### AVAILABLE DATA ###

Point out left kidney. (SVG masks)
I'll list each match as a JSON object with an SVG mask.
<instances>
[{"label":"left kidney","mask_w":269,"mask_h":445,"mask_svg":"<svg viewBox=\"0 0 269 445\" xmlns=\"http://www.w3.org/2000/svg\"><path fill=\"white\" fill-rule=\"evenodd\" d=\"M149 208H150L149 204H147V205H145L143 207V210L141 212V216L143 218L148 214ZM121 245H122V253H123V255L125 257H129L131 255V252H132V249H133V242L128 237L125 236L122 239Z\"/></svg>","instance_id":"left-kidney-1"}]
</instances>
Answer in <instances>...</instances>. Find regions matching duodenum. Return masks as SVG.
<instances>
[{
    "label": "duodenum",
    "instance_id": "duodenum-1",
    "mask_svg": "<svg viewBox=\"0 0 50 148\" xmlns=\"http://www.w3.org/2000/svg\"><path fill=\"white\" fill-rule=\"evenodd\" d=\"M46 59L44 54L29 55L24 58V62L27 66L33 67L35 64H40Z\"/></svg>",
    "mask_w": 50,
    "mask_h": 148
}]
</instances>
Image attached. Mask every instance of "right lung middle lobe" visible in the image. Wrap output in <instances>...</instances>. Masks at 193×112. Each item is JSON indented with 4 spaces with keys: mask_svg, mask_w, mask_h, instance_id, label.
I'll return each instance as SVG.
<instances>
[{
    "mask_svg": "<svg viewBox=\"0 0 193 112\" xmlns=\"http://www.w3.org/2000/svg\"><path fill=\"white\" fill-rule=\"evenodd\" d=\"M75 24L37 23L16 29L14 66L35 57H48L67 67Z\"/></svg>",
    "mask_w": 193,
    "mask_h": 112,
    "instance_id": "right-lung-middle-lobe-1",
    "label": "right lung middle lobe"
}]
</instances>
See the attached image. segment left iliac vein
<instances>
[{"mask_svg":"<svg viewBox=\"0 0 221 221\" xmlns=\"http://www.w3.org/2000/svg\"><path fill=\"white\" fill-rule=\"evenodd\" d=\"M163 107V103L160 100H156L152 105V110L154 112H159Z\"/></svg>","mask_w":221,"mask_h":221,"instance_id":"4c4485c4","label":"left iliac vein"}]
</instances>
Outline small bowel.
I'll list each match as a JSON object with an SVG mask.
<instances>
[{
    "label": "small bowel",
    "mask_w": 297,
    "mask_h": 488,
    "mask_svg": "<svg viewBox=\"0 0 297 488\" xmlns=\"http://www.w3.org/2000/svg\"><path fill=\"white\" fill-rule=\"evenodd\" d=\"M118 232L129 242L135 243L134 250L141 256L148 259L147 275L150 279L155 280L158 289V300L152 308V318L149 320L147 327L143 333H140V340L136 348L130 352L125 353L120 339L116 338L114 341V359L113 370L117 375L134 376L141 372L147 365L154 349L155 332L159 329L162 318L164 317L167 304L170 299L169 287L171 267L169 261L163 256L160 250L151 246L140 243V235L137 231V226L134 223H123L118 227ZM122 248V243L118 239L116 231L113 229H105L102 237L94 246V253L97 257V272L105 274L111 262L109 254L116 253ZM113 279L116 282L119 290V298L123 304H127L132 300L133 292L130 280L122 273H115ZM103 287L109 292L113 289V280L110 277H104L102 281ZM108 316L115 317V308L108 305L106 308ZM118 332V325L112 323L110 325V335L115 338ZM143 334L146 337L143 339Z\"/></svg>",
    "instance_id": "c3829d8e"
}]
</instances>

###

GIVEN INSTRUCTION:
Tally the lines in the rows above that contain the string "duodenum", treating uppercase and lowercase as different. Give only the number.

REPLY TO THE TASK:
3